The lawyers at Jarvis & Modun have 15 years of experience representing disabled people in Vermont, New Hamshire, and north eastern New York in their disability claims. We have experience representing claimants with numerous types of disabling conditions. Some of these include:

  • Anxiety disorders
  • Asthma
  • Autoimmune disorders
  • Autism and spectrum disorders
  • Back injuries
  • Bipolar disorders
  • Brain injuries
  • Cancers
  • Carpal tunnel syndrome
  • Chemical sensitivities
  • Chronic fatigue syndrome
  • Claire Marie Tooth disease
  • Cognitive disorders
  • Crohns’ disease and colitis
  • CRPS and RSD
  • Cubital tunnel syndrome
  • Cystic fibrosis
  • Degenerative disc disease
  • Depression
  • Diabetes
  • Epilepsy and seizure disorders
  • Fibromyalgia
  • Gastrointestinal diseases
  • Hearing impairments
  • Heart disease
  • Hip injuries
  • Intellectual disabilities
  • Kidney disease
  • Knee injuries
  • Learning disabilities
  • Liver disease
  • Lupus
  • Lyme disease and post Lyme syndrome
  • Migraines and headaches
  • Multiple sclerosis
  • Myelopathy
  • Neuropathies
  • Osteoarthritis
  • Parkinson’s disease and parkinsonism
  • Post-Traumatic Stress Disorder (PTSD)
  • Pulmonary diseases
  • Schizophrenia
  • Shoulder injuries
  • Spinal stenosis
  • Rheumatoid and inflammatory arthritis
  • Vascular disease
  • Vision impairments
  • Von Hippel–Lindau disease
  • If you have a severe medical condition that is preventing you from working, chances are that Jarvis & Modun has represented other clients with the same or a similar condition. Many of these conditions have special rules that apply specifically to them. We know the rules and we know how these conditions affect your ability to work.

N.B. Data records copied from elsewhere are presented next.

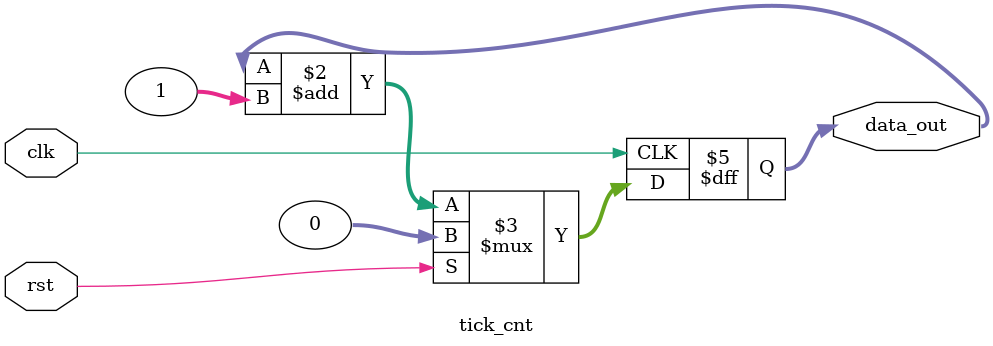
<source format=v>
module tick_cnt(
    input wire clk,
    input wire rst,
    output reg [31:0] data_out
);

always @(posedge clk ) begin
    data_out <= data_out + 32'd1;
    
    if(rst) begin
        data_out <= 32'd0;
    end
end

endmodule // tick_cnt
</source>
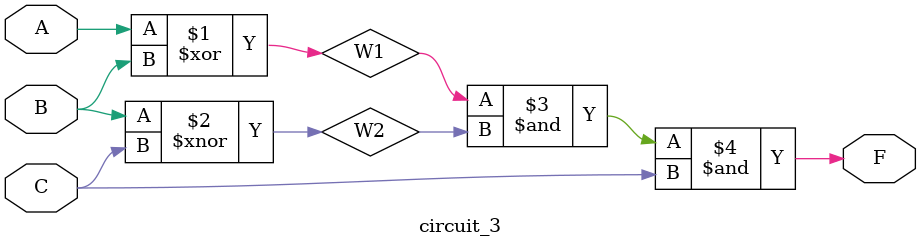
<source format=v>
module circuit_3(input A, B, C, output F);

wire W1, W2;

assign W1 = A ^ B;
assign W2 = B ~^ C;
assign F = W1 & W2 & C;

endmodule
</source>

    The Importance of Medical Evidence

    Medical evidence and particularly any medical opinions given by your treating doctor or psychologist about your functional capacity are critically important to all SSDI and SSI claims. At Jarvis & Modun we work with your doctors, psychologists, and therapists to give Social Security a complete picture of your medical conditions and how they affect your life and ability to work. Some claimants believe that it is enough to simply have their doctors say that they are disabled. This is not true. Social Security does not consider statements from doctors saying that a patient is “disabled” or cannot work. What Social Security needs to see from your doctors are specific and convincing statements about how your medical conditions affects your functional capacity and why. At Jarvis & Modun we know how medical conditions are likely to affect your ability to work, and we know the right questions to ask your doctors to bring out the type of medical evidence that Social Security needs to see. If your doctor believes that you are disabled, let Jarvis & Modun ask the right questions and get the right kind of evidence to prove that you are disabled. By and large, cases are won because of good and convincing medical evidence.